President Joe Biden came into office rightly furious with the Kingdom, determined to make Saudi Crown Prince Muhammed Bin Salaam a pariah in the civilized world, and force Saudi Arabia to make the human rights concessions it had been working toward prior to Trump. But now, the situation is such that President Biden is forced to meet with MBS on a trip to the Middle East in July.

While Trump was president and Jared Kushner carried the Middle East portfolio, “MBS,” ordered the murder of an American resident-green card holder, Jamal Khashoggi, and shortly thereafter rounded-up hundreds of dissidents, including many family members, some jailed, some never seen again. The round-up occurred curiously soon after a meeting with Kushner, who enjoyed both special access to American intelligence and special access to his fast friend MBS. It is puzzling that the United States did little to nothing about the Khashoggi murder or the suppression of dissidents.

President Biden sought to reset the U.S.-Saudi relationship by using American leverage to make MBS a pariah in the civilized world.

Now, many believe that MBS’s inner MAGA has him turning Saudi oil pumps back to half power, further drying up the oil supply, and pushing gas prices ever higher, all to President Biden’s detriment and Trump’s benefit. It is surely for that reason that President Biden decided the country’s well-being required him to meet the monster. Perhaps the U.S. can leverage a deal with MBS to increase supply and bring gas prices down. Per Axios:

After weeks of speculation, the agenda for President Biden’s mid-July Middle East trip is set, and it includes a visit to Saudi Arabia during which he expects to meet Crown Prince Mohammed bin Salman, a senior administration official told reporters.

Biden on the campaign trail vowed to make Saudi Arabia a “pariah” over the kingdom’s human rights record and the murder of Jamal Khashoggi. U.S. intelligence concluded MBS ordered the killing — an allegation Saudi officials reject.

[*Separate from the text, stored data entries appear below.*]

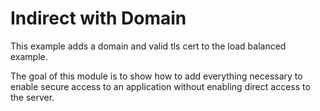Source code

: # Indirect with Domain

This example adds a domain and valid tls cert to the load balanced example.

The goal of this module is to show how to add everything necessary to enable
 secure access to an application without enabling direct access to the server.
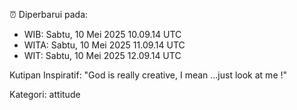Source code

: ⏰ Diperbarui pada:
- WIB: Sabtu, 10 Mei 2025 10.09.14 UTC
- WITA: Sabtu, 10 Mei 2025 11.09.14 UTC
- WIT: Sabtu, 10 Mei 2025 12.09.14 UTC

Kutipan Inspiratif:
"God is really creative, I mean ...just look at me !"


Kategori: attitude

The will-he-won’t-he speculation about a potential meeting with the crown prince has underscored the tension for Biden between realpolitik at a time of tensions with Iran and sky-high oil prices and his desire to put human rights at the forefront of U.S. foreign policy.

If there is anyone on the planet who can thread the needle between holding the line on human rights while also giving Saudi concessions to immediately increase the world’s oil supply,  it would be a president with 40 years of foreign policy experience. It is a high-risk, high-reward opportunity during a time that calls for risk-taking.